## Exercise details
Reproduce, word for word, everything in the editorial on the court ruling against the EPA air-pollution rule from "The exercise of" down to "of dirty air.".

The agency claimed that change would have prevented 34,000 premature deaths, 15,000 heart attacks, and 400,000 cases of asthma annually. That would have saved $280 billion a year in health costs for an $800 million annual investment in pollution control by industry, the EPA said.

The proposed air-pollution rule was part of an Obama Administration initiative to make dirty power plants operate more cleanly. Utilities cried foul.

Two judges appointed to the appeals court by former President George W. Bush voted to reject the rule. The dissenting judge, appointed by former President Bill Clinton, accused his colleagues of "trampling" on the court's legal authority and said the panel was "blindsided by arguments raised for the first time."

The majority judges said the EPA had an obligation to let states try to achieve results on their own, rather than by a federal mandate. Congress could revisit the issue, but no new bill is likely to emerge before the November election.

The exercise of states' rights, which the judges cited, is not always the best way to get results when multiple industrial smokestacks in multiple states spew pollutants into the atmosphere. The EPA wrote the rejected rule to fix a Bush administration clean-air rule, which a court ordered the agency in 2008 to improve.

It's hard to see what message courts are now giving the EPA, other than "try something else." Many utilities prefer the flexibility of a cap-and-trade system that would allow the sale of pollution credits, to let the market decide which areas get controls installed first. But the appeals court said that approach would cause some facilities to bear more than their fair share of improvements.

The losers from last week's ruling will be Americans who suffer the health consequences of dirty air.

## Available data
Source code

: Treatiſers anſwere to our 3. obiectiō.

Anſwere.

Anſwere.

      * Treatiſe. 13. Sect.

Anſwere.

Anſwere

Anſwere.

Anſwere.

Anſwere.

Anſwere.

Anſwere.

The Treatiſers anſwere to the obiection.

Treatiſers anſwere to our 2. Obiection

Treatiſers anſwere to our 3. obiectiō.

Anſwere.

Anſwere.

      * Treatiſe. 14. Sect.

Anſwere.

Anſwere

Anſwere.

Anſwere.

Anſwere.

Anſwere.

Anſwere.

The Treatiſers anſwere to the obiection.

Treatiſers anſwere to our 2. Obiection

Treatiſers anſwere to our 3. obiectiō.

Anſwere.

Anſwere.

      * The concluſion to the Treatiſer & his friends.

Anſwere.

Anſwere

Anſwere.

## Response to the task
The exercise of states' rights, which the judges cited, is not always the best way to get results when multiple industrial smokestacks in multiple states spew pollutants into the atmosphere. The EPA wrote the rejected rule to fix a Bush administration clean-air rule, which a court ordered the agency in 2008 to improve.

It's hard to see what message courts are now giving the EPA, other than "try something else." Many utilities prefer the flexibility of a cap-and-trade system that would allow the sale of pollution credits, to let the market decide which areas get controls installed first. But the appeals court said that approach would cause some facilities to bear more than their fair share of improvements.

The losers from last week's ruling will be Americans who suffer the health consequences of dirty air.